Maintenance, logistics, and technology company – managing all the information, building credit models, service models, and marketing.

This structure will make it possible to fine-tune business activities, streamline processes, and save costs, even though on the face of it autonomous business units lead to the establishment of separate headquarters instead of a single managerial headquarters.
But the main advantage will be getting rid of expensive real estate, which is a significant burden on banks’ expenses since a bank of private customers will be able to find itself in an office building on the second or third floor like any firm that provides service.
Commercial branches are already located in relatively cheap real estate areas, on high floors, with minimal signage, and based on who knows and coordinates a meeting comes.
Gone are the days of garish signage for passersby to come in and open accounts.
Operating units will be rerouted to cheap commercial space and outside the city, Leumi chose the city of Lod to locate the logistics center and management of the Beit Lin units in the center of Tel Aviv, which was sold for a high sum.

So if I summarize the change as I envision it.
Organizational units, in my opinion based on separate companies, with consolidated balance sheets but completely independent entities, leaving cities, and converging into cheap service areas most of them not on zero floors.

On the other hand.
The digital bank shapes itself for private customers, customers who receive high salaries,
and if it stays in this place, it will lose many areas because the customer is a growing customer.
Today’s student who is loss-making in account management is
tomorrow’s soldier, and
tomorrow’s student, segments
on which the profit is simply small – if it exists at all (with all the subsidies).

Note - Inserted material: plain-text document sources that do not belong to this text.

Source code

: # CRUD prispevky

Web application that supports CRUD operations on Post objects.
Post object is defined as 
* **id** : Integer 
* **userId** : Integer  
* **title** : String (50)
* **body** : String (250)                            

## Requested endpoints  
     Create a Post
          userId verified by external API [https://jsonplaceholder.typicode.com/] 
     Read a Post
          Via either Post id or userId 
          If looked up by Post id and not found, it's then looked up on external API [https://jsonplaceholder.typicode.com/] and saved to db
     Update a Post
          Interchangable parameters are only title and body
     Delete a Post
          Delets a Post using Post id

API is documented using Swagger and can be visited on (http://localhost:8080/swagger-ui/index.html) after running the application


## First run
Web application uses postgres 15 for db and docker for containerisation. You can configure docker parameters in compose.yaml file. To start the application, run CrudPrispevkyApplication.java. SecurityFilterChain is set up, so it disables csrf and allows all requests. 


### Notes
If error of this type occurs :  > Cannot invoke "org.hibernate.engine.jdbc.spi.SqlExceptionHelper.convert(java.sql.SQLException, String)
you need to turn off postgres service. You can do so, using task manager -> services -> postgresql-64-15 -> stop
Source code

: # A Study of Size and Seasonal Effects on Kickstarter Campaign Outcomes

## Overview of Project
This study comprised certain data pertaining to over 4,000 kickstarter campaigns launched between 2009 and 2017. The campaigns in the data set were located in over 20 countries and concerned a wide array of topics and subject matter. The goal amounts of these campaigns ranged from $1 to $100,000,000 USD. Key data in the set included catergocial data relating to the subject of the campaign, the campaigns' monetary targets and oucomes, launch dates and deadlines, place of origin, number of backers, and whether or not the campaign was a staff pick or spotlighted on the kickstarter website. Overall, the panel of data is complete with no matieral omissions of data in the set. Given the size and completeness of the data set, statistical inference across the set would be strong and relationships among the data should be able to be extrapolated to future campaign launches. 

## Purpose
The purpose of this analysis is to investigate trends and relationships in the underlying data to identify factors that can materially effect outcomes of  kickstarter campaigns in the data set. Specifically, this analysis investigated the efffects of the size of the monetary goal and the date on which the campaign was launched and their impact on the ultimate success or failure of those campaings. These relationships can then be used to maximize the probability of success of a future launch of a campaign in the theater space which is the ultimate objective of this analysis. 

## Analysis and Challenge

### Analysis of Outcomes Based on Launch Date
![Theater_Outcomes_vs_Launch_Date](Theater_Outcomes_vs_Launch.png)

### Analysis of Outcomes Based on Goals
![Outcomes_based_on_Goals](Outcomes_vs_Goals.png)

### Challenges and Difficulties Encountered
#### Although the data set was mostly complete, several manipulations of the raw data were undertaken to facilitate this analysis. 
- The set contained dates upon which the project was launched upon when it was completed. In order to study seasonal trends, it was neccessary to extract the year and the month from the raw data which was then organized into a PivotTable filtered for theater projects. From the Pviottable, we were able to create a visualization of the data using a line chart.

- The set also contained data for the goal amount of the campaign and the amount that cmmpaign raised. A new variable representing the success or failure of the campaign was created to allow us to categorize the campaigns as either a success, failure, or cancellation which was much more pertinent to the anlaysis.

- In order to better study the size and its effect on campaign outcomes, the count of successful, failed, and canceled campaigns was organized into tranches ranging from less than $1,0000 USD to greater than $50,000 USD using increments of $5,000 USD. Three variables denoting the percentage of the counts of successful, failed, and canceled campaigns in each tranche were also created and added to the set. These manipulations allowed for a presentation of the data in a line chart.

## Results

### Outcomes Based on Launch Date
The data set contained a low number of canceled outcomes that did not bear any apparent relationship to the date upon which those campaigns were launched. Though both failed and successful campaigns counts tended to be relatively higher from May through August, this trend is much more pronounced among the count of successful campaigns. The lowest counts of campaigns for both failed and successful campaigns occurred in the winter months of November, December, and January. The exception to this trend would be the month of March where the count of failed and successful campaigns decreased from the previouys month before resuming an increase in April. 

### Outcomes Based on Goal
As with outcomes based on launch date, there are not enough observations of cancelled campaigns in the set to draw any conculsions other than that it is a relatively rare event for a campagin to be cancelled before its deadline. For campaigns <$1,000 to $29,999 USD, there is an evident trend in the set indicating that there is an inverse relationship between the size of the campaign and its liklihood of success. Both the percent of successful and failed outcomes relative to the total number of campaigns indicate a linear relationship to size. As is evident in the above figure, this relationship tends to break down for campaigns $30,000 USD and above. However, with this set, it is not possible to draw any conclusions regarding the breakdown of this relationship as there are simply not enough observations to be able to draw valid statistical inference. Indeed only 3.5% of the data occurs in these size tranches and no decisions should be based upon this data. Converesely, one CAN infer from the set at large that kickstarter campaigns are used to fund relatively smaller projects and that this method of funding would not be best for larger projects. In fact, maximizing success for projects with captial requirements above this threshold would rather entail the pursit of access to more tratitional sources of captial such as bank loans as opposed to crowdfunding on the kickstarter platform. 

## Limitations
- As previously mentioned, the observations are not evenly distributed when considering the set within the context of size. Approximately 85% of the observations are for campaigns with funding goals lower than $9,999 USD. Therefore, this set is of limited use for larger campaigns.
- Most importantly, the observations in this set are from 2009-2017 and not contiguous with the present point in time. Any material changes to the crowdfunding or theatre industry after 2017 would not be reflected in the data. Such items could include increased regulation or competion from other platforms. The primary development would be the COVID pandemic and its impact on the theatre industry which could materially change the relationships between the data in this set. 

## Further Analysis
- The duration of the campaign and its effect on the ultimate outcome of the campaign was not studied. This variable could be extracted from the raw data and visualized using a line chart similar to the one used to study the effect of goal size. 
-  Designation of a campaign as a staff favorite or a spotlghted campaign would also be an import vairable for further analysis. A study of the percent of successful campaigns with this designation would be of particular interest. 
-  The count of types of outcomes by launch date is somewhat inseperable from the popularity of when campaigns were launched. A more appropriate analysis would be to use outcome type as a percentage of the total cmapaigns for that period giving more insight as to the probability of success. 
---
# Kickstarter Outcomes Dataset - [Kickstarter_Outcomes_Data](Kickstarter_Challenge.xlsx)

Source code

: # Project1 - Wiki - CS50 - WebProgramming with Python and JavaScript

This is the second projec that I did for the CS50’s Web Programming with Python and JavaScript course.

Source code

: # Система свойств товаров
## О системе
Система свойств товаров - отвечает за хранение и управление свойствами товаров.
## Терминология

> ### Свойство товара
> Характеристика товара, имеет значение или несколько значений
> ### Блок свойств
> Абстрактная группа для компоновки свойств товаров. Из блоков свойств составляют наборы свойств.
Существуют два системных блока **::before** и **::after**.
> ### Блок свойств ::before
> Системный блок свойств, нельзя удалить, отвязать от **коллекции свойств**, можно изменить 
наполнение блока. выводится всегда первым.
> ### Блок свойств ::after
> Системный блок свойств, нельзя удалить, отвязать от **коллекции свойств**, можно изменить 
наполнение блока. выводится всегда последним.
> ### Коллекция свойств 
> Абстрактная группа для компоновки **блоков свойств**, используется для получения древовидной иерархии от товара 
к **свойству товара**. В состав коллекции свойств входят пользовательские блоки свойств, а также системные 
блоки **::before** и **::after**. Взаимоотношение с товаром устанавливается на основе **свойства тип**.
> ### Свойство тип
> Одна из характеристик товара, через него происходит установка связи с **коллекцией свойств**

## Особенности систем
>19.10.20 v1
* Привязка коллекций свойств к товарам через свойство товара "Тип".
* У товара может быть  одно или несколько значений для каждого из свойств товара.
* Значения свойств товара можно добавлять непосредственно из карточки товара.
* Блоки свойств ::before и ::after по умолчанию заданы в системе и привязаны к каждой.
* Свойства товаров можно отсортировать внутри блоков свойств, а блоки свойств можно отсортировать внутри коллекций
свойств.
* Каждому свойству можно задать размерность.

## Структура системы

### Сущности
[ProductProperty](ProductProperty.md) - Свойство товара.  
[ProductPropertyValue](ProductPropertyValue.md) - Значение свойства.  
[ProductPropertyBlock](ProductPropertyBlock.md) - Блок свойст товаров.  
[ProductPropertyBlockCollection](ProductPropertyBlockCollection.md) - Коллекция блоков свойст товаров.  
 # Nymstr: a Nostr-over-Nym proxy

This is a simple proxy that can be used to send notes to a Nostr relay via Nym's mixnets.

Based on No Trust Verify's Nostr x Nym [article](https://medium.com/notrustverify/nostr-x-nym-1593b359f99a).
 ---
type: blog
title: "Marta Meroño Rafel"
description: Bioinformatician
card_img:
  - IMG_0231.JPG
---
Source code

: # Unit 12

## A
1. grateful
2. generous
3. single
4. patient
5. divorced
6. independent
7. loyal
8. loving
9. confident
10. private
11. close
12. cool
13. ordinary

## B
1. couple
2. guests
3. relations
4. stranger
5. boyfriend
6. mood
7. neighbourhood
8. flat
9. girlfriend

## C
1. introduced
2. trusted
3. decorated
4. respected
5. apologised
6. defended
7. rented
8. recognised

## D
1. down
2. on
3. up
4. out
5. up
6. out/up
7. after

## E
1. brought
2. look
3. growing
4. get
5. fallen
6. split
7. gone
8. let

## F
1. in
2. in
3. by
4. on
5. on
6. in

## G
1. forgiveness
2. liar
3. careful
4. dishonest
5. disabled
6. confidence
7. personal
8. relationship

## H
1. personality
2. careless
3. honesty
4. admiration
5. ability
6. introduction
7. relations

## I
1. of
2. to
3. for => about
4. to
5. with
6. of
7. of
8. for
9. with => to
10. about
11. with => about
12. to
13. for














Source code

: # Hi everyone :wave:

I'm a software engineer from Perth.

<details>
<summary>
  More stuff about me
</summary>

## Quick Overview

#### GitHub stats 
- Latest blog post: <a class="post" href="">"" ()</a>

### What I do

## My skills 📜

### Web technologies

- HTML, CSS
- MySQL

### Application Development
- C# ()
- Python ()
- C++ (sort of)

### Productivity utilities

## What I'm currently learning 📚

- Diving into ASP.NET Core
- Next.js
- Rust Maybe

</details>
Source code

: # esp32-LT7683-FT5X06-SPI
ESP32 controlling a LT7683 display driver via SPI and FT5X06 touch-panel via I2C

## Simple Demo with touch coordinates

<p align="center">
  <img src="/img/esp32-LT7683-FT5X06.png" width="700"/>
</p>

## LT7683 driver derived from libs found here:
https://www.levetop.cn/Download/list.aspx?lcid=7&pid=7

But that student, will win a lucrative job, become an entrepreneur, and establish a start-up company that will issue and hence significantly extend the profitability from these is high.

You can try to fish for that wealthy client, but at this stage of his life it is much harder than investing in that student, which does require nurturing and raising and patience, but we are not known for patience, let alone strategic patience.

Digital banking must grow to more market segments, develop advanced models for micro-business market segments, and small businesses, specialize in private banking, and find the golden path between quality service and financial professionalism.
It must change the model of customer model, and dive deeper into the depth and expansion of the wallet.
For example, a professional business banker, who will accompany businesses in their place of residence, will have 100-150 such businesses connected to him, his office is his laptop and he will control the geographic area he is appointed to, accompany his core clients and acquire new ones.

Digital banking, sophisticated as it may be, if it provides service only on existing digital platforms, will not, in my opinion, succeed in increasing the market segment, expanding it, and moving from loss to profit.

In conclusion
We are in an interesting business period, on the one hand, traditional banking, like a huge ship, is trying to change its face but quite a few barriers are stopping it, and on the other hand, digital banking, as bold as it may be, is not yet deepening its grip and expanding its market segments to additional financial areas.